• QUESTIONS ON THE MATERIAL:
A - In the seatpack thread, explain in one to three sentences why the reply recommends the Arkel Seatpacker instead of the Specialized bag.
B - Return everything from "Ideally I would" down to "back in stock." in the seatpack thread, word for word.
#### TEXT PASSAGE
# Specialized Burra Burra Stabilizer Seatpack



## toni31 (Jul 22, 2012)

Anybody owns this seatpack and can give some impressions?

https://www.specialized.com/us/en/accessories/burra-burra-stabilizer-seatpack-20/118430

Does it have any flaws?

Ideally I would buy Mr. Fusion but its not available:

https://porcelainrocket.com/products/mr-fusion-v2


----------



## lentamentalisk (Jul 21, 2015)

I'd go with the Arkel Seatpacker if you can't wait for the Mr. Fusion to come back in stock. 
https://www.arkel-od.com/en/seatpacker-15-bikepacking-seat-bag.html
Really anything to avoid Specialized. The materials look much better, more durable, and the design is better thought through. Not to mention the Arkel slides right off if you want to take it inside with you, and with an adapter, is dropper compatible.

Your other option is to keep an eye out on FB and such for people selling used Mr. Fusions.
########
#### DATA UNDER STUDY
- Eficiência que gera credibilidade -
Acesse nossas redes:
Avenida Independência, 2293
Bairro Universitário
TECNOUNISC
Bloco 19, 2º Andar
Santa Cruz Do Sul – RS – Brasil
########
#### DATA UNDER STUDY
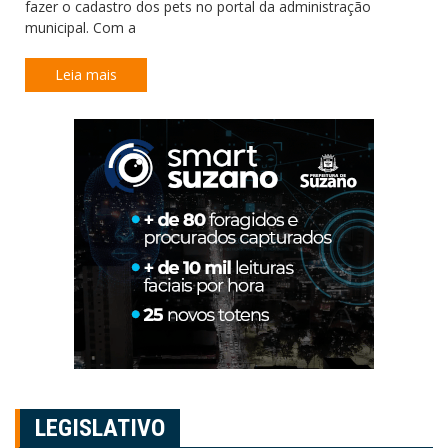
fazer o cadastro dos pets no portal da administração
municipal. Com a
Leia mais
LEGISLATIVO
########
• SOLUTIONS:
A - The reply says the Arkel's materials look much better and more durable, and its design is better thought through. It also slides right off if you want to take it inside, and with an adapter it is dropper compatible.

B -
Ideally I would buy Mr. Fusion but its not available:

https://porcelainrocket.com/products/mr-fusion-v2


----------



## lentamentalisk (Jul 21, 2015)

I'd go with the Arkel Seatpacker if you can't wait for the Mr. Fusion to come back in stock.